Les Enfants des autres
de Pierric Bailly

critiqué par Kinbote, le 30 juin 2021
(Jumet - 65 ans)


La note:  étoiles
D'un blog de réalité à l'autre
Le narrateur, prénommé Robert mais qu’on appelle du sobriquet de Bobinette au boulot et dans sa vie privée Bobby, découvre sa femme, Julie, et son meilleur ami Max en délit d’adultère. Sans leur réclamer d'explication, il quitte bientôt la maison, comme quand quelque chose l’excède, le dépasse.

Robert a une femme, trois garçons et une grand-mère octogénaire fantasque (elle aime le Canada Dry et s’apprête à se remarier). Quand, après son escapade, Robert revient chez lui, il n’y a plus trace de ses enfants dans la maison et il pense d’abord que son épouse et son meilleur ami, lui-même marié à Alexa, qui vient les reprendre à l’école, sont de mèche pour lui faire croire qu’il a perdu la raison. Au boulot, il se fait une vilaine coupure sur un chantier et, ensuite, il absorbera de fortes doses d’antalgiques qui le conduiront dans un état second, pour fuir la réalité qui bascule aussi bien que sa douleur au pouce.

Il ne remet bientôt plus en cause le fait que ses garçons sont ceux de Max et Alexa, à tel endroit qu’il en vient à regretter que Julie, sa femme, ne veuille pas d’enfants.
Après un autre glissement succédant à une scène troublante, il se persuade qu’il est célibataire et la scène finale actera le switch annoncé dès le départ.

C’est subtilement mené et, cela, dans une écriture fluide, sans afféteries et diablement ancrée au quotidien du narrateur.

On y démêle difficilement le vrai du faux, comment le narrateur passe d’un bloc de réalité à l’autre, quel est le moteur de sa dérive même si une logique fictionnelle intègre le tout.

Et, de plus, cela questionne puissamment le désir et la pratique de la paternité comme l’état de célibataire autrement que les clichés ou les mots d’ordre habituels sur le sujet – ou les sempiternelles fictions sur les familles recomposées -, avec leurs avantages et leurs inconvénients, comme les deux faces d’une même médaille, à porter comme à rejeter presque dans un même mouvement.
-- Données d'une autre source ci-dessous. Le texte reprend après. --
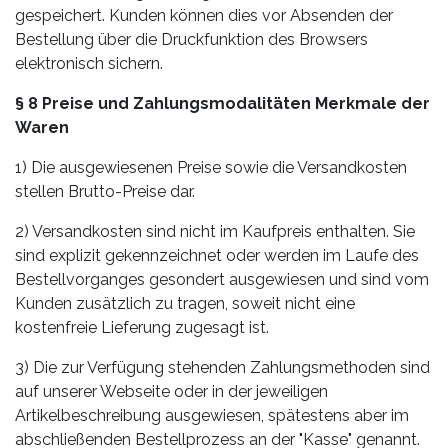
gespeichert. Kunden können dies vor Absenden der
Bestellung über die Druckfunktion des Browsers
elektronisch sichern.
§ 8 Preise und Zahlungsmodalitäten Merkmale der
Waren
1) Die ausgewiesenen Preise sowie die Versandkosten
stellen Brutto-Preise dar.
2) Versandkosten sind nicht im Kaufpreis enthalten. Sie
sind explizit gekennzeichnet oder werden im Laufe des
Bestellvorganges gesondert ausgewiesen und sind vom
Kunden zusätzlich zu tragen, soweit nicht eine
kostenfreie Lieferung zugesagt ist.
3) Die zur Verfügung stehenden Zahlungsmethoden sind
auf unserer Webseite oder in der jeweiligen
Artikelbeschreibung ausgewiesen, spätestens aber im
abschließenden Bestellprozess an der "Kasse" genannt.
Pierric BAILLY, qu’il faut entendre parler de ses livres, avec une rare simplicité (il n’est pas du genre à hanter les plateaux télé ni les stations de radio), s’interroge sur la paternité et la filiation depuis la mort de son père, qu’il relate dans L’Homme des bois en 2017, ainsi que dans Le Roman de Jim, son dernier roman, paru récemment, comme les autres, depuis Polichinelle en 2008 (à l’âge de 26 ans) chez P.O.L.